Berdasarkan keterangan warga setempat, Kembang Ayu Waterpark selama ini dipersepsikan sebagai unit usaha milik Badan Usaha Milik Desa (BUMDes) Sambirampak Lor. Namun demikian, hasil penelusuran dan konfirmasi yang dilakukan menunjukkan bahwa dalam data resmi BUMDes Sambirampak Lor tidak tercantum unit usaha di bidang pariwisata waterpark.

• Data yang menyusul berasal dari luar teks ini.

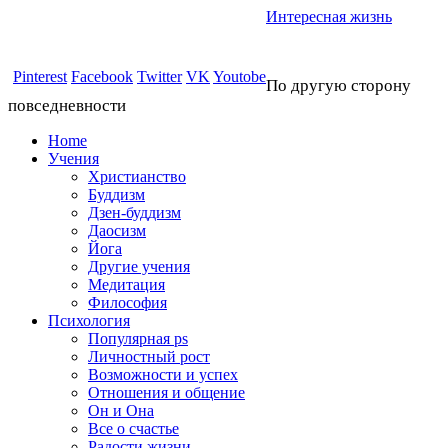
Интересная жизнь
Pinterest
Facebook
Twitter
VK
Youtobe
По другую сторону
повседневности
Home
Учения
Христианство
Буддизм
Дзен-буддизм
Даосизм
Йога
Другие учения
Медитация
Философия
Психология
Популярная ps
Личностный рост
Возможности и успех
Отношения и общение
Он и Она
Все о счастье
Радости жизни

Kondisi ini menimbulkan pertanyaan mengenai status kepemilikan, pengelolaan, serta dasar hukum operasional wahana wisata tersebut.
Sejumlah warga menyampaikan kekhawatiran bahwa pengoperasian tempat wisata tanpa kejelasan izin berpotensi menimbulkan persoalan hukum, tata kelola, hingga risiko keselamatan pengunjung. Terlebih, usaha wisata publik pada umumnya wajib memenuhi persyaratan administratif, teknis, dan lingkungan, termasuk perizinan usaha, izin bangunan, standar keselamatan, serta pengelolaan dampak lingkungan.
“Kami bukan menolak adanya wisata desa, justru mendukung. Tapi yang kami harapkan adalah keterbukaan dan kepastian hukum agar tidak menimbulkan masalah di kemudian hari,” ujar salah seorang warga yang enggan disebutkan namanya.
Hingga berita ini ditayangkan, Dinas Pemberdayaan Masyarakat dan Desa (PMD) Kabupaten Probolinggo belum memberikan keterangan resmi terkait status kepemilikan maupun perizinan Kembang Ayu Waterpark. Upaya konfirmasi masih terus dilakukan guna memperoleh klarifikasi dari pihak-pihak terkait, termasuk pemerintah desa dan instansi teknis lainnya.
Kasus ini menjadi perhatian publik karena menyangkut tata kelola aset dan usaha di tingkat desa, sekaligus menegaskan pentingnya prinsip transparansi, akuntabilitas, dan kepatuhan terhadap regulasi dalam pengembangan sektor pariwisata berbasis lokal. Media ini akan terus memantau perkembangan dan menyampaikan informasi terbaru setelah ada pernyataan resmi dari pihak berwenang.